▶ _任务说明_:
在下面这篇介绍用C语言实现嗅探程序的文章中,IP头部的protocol字段取什么值时表示TCP协议?

▶ _节选文字_:
* * * * * * *

嗅探程序可以捕捉到通过网卡的数据包并进行分析
接下来会使用C语言实现一个简单的嗅探程序
程序大概的思路:
- 开始嗅探
- 将捕捉到的数据包转发给监听者
准备工作
导入所需的头文件
#include <stdio.h>
#include <time.h>
#include <stdlib.h>
#include <unistd.h>
#include <stdint.h>
#include <string.h>
#include <pthread.h>
#include <sys/types.h>
#include <sys/signal.h>
#include <sys/socket.h>
#include <arpa/inet.h>
#include <netinet/if_ether.h>
#define RECV_MAX_SIZE 0xffff // 接收数据最大大小
#define MAX_LISTENERS 100 // 最大监听数
#define BUFFER_SIZE 0xffff // 缓冲区大小
#define IP "0.0.0.0" // 转发时绑定的IP
#define IPTYPE_TCP 6 // 当IP头部的protocol字段为6时,表示是tcp协议
监听者列表
int listenersnumber = 0; // 数量
int listenerslist[MAX_LISTENERS]; // 储存所有监听者的网络套接字
以太帧头部
typedef struct
{
uint64_t source_mac: 48;
uint64_t destination_mac: 48;
uint16_t ether_type;
} __attribute__((packed)) ETHER_HEADER;
IP头部
typedef struct
{
uint8_t header_length: 4;
uint8_t version: 4;
uint8_t type_of_serive;
uint16_t total_length;
uint16_t id;
uint16_t fragmentfation_offset: 13;
uint16_t flags: 3;
uint8_t time_to_live;
uint8_t protocol;
uint16_t header_checksum;
uint32_t source_ip_address;
uint32_t destination_ip_address;
} __attribute__((packed)) IP_HEADER;
TCP头部
typedef struct
{
uint16_t source_port;
uint16_t destination_port;
uint32_t sequence_number;
uint32_t acknowledgment_number;
uint8_t reserved: 4;
uint8_t header_length: 4;
uint8_t flags;
uint16_t window_size;
uint16_t header_checksum;
uint16_t urgent_pointer;
} __attribute__((packed)) TCP_HEADER;
如果不清楚
__attribute__
的用法可以去搜一下, 此处__attribute__((packed))

* * * * * * *

▶ _数据集记录_:
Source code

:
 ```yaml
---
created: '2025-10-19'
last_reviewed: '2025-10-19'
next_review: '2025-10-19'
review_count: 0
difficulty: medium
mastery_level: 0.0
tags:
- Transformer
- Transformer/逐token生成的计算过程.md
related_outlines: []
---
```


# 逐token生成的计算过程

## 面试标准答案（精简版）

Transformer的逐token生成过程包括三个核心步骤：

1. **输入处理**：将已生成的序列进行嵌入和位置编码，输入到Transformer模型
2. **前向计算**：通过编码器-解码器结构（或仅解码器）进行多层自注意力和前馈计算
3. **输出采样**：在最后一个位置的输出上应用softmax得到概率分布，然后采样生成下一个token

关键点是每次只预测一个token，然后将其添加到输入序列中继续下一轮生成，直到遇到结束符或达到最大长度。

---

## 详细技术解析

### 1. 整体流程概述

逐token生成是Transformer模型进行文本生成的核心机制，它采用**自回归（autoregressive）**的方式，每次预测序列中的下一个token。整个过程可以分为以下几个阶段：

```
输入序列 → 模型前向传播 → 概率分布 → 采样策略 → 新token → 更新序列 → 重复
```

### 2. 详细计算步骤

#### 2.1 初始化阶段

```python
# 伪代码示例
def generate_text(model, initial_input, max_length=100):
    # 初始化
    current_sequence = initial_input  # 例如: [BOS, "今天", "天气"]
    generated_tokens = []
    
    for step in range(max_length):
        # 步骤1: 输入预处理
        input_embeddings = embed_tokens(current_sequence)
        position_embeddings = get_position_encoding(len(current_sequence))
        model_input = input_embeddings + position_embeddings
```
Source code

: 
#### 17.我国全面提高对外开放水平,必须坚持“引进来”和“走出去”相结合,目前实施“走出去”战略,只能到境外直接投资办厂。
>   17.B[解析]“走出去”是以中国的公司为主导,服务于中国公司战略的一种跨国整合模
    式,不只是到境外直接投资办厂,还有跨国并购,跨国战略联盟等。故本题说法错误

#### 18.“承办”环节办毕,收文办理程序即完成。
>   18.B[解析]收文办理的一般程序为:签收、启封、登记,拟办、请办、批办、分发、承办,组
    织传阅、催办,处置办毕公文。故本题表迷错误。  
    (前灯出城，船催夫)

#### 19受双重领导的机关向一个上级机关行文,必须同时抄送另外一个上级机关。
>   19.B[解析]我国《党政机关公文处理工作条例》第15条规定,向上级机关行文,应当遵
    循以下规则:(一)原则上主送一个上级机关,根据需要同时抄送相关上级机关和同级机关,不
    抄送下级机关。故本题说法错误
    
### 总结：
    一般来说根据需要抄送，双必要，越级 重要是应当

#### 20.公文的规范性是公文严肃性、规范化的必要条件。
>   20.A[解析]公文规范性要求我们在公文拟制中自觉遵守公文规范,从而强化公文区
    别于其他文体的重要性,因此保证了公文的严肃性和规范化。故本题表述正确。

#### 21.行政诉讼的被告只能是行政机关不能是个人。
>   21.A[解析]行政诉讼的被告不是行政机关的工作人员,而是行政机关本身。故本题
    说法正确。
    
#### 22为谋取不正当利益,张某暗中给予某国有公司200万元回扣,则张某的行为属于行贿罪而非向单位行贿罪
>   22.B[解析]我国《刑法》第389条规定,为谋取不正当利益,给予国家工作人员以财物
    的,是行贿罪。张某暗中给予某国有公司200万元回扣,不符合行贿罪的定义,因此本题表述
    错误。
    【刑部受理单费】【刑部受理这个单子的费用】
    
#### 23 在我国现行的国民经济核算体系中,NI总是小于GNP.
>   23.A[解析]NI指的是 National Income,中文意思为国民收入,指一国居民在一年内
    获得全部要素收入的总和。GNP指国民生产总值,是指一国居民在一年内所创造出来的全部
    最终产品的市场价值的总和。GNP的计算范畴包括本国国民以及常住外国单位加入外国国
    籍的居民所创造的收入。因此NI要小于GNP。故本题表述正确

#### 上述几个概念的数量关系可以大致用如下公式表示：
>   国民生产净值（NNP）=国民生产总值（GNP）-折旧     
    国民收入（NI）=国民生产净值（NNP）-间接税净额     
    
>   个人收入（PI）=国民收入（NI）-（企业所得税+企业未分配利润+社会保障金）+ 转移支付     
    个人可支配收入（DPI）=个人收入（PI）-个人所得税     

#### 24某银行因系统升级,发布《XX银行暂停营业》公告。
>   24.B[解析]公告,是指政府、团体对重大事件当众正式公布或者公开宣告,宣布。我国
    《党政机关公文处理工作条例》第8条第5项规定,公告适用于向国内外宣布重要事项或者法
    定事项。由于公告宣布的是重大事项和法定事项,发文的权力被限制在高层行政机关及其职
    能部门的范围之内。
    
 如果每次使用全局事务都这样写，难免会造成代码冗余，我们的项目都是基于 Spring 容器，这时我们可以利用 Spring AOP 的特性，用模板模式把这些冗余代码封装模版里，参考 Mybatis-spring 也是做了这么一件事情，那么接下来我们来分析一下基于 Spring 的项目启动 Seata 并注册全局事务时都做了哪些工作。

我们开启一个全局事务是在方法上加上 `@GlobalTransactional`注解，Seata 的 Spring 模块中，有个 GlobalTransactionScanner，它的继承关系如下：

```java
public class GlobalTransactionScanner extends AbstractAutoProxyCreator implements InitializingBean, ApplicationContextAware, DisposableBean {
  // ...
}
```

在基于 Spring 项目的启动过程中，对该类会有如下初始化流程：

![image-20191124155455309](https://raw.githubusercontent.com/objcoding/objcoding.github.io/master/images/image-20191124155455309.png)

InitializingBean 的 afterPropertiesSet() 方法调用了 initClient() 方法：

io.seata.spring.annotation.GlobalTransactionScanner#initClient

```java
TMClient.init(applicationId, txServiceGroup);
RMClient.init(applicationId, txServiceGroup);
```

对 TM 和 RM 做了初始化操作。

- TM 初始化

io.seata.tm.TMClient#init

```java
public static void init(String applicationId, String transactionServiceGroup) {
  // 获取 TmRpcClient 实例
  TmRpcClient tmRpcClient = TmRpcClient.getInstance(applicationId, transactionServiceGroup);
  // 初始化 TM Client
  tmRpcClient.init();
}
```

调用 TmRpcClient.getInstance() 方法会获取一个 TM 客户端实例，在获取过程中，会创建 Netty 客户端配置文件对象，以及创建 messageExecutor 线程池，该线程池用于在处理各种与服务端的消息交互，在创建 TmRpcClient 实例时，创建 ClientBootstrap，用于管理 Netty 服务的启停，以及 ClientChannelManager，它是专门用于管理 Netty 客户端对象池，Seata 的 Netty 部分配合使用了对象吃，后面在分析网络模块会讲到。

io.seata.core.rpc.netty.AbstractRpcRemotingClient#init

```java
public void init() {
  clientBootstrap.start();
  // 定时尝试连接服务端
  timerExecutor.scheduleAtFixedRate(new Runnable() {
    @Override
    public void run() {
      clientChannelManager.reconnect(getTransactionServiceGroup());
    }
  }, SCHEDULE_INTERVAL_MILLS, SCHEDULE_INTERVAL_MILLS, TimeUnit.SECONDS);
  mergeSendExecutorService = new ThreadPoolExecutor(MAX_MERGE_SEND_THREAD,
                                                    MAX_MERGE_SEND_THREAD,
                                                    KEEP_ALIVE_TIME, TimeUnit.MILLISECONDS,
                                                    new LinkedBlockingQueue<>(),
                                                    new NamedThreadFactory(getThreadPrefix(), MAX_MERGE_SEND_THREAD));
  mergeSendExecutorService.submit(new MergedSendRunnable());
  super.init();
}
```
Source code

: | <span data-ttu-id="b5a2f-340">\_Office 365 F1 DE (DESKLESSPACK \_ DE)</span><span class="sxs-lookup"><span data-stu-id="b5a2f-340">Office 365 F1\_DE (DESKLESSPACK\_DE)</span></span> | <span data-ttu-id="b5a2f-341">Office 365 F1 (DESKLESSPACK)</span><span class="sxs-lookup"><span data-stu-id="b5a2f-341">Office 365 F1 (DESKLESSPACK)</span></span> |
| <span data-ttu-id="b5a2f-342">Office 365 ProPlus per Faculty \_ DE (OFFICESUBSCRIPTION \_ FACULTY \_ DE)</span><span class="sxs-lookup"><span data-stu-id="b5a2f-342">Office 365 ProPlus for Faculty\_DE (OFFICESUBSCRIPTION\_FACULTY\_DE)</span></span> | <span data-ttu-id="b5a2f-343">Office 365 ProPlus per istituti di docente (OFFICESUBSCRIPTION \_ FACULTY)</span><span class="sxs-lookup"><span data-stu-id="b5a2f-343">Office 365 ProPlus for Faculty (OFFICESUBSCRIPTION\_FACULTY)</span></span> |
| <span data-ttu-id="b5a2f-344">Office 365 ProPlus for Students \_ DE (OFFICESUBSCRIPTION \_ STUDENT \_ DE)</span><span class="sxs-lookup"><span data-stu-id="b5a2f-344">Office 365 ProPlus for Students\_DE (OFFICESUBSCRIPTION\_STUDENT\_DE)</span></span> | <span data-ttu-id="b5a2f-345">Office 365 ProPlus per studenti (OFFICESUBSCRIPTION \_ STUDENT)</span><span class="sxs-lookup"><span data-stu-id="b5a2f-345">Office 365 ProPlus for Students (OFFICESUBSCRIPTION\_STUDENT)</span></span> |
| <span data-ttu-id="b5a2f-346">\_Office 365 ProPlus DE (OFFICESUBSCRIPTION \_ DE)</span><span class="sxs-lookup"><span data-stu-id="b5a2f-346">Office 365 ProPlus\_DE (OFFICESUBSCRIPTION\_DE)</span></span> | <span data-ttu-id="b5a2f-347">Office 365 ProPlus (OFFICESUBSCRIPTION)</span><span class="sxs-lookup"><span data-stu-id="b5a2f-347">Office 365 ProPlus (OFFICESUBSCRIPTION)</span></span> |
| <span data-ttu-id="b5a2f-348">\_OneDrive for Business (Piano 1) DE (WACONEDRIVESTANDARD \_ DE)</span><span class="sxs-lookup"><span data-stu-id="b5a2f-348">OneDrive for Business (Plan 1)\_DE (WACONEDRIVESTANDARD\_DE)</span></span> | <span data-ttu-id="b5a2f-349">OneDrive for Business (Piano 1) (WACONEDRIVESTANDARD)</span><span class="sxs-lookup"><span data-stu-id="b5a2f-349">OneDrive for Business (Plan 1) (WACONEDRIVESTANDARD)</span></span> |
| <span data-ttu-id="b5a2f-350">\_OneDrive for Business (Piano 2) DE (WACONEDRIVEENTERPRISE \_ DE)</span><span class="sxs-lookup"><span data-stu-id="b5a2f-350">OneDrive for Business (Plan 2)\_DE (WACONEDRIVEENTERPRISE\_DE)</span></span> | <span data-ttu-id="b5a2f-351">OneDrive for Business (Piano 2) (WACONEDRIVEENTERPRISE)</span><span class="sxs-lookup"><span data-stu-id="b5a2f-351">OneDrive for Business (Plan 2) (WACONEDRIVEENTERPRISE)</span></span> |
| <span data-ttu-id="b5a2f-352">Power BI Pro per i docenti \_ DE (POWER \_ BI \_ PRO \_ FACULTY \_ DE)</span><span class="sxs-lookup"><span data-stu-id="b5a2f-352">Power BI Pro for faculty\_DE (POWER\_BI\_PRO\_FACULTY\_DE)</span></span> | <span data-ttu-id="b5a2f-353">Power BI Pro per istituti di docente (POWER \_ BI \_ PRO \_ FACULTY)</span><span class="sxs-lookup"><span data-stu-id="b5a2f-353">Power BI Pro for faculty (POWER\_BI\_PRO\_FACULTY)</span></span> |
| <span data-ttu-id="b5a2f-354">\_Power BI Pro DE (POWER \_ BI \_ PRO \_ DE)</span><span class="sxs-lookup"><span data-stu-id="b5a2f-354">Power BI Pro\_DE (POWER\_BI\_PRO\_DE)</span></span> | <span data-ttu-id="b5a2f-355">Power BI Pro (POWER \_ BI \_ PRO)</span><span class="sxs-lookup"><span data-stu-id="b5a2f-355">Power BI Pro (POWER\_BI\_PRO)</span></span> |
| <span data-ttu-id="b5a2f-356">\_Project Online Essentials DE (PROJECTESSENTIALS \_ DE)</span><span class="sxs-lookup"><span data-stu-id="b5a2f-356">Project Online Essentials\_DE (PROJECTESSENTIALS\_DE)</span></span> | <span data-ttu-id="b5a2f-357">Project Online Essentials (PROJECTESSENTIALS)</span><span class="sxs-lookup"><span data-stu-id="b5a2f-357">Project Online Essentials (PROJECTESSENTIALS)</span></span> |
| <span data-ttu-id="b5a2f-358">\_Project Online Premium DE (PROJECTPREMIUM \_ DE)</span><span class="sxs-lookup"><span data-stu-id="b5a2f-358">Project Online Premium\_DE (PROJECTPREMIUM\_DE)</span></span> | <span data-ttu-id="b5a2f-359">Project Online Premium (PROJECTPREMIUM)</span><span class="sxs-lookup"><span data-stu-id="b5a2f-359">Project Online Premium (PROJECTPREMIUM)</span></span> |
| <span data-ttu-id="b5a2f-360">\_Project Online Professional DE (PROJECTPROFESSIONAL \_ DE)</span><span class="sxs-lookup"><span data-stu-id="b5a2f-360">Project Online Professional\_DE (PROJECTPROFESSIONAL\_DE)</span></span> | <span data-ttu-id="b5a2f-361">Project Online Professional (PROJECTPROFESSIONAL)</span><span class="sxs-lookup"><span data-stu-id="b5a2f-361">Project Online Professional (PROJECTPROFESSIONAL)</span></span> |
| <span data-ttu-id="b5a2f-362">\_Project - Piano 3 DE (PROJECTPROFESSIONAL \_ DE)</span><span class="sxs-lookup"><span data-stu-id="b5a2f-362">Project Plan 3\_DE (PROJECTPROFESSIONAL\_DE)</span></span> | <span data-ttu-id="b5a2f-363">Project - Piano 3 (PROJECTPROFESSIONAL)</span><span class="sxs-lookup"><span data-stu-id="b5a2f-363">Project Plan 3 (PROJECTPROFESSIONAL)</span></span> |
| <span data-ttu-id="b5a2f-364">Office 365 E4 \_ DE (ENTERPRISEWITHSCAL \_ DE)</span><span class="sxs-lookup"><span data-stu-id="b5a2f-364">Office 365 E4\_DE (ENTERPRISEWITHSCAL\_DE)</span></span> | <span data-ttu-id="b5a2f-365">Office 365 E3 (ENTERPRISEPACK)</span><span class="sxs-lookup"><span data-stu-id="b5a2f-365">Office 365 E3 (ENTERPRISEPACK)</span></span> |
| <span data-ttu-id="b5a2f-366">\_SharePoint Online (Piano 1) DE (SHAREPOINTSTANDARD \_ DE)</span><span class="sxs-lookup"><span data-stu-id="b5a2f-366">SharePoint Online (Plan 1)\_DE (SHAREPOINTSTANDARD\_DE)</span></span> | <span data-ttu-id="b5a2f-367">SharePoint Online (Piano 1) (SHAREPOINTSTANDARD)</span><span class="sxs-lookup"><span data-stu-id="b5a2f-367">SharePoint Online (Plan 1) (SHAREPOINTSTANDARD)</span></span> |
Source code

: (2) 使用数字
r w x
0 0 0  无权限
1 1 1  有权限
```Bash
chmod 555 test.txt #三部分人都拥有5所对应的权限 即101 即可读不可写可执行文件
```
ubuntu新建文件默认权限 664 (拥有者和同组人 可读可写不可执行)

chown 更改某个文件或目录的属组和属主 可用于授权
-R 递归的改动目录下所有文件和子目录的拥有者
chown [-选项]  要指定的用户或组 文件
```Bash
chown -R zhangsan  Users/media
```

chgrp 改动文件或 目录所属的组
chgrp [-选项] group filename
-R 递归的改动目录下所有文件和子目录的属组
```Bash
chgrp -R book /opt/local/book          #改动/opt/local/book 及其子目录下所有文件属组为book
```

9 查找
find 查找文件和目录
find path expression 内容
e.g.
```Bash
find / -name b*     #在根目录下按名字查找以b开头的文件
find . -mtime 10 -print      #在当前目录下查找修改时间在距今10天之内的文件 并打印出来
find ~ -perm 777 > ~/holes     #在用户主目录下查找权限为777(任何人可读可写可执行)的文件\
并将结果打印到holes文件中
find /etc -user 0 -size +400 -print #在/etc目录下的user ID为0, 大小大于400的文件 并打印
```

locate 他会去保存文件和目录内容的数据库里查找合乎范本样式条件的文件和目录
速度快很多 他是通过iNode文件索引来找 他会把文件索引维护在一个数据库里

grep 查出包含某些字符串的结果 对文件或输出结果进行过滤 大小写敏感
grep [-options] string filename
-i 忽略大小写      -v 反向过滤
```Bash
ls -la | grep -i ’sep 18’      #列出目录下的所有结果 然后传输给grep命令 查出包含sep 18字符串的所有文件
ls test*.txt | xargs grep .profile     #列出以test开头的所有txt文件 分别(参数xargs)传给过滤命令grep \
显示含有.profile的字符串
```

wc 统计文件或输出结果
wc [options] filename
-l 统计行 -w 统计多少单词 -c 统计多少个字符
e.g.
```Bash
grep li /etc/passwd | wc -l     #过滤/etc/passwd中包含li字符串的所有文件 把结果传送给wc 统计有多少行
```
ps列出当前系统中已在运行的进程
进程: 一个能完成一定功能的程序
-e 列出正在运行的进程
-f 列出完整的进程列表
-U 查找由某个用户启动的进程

* * * * * * *

▶ _输出结果_:
protocol字段为6时表示TCP协议。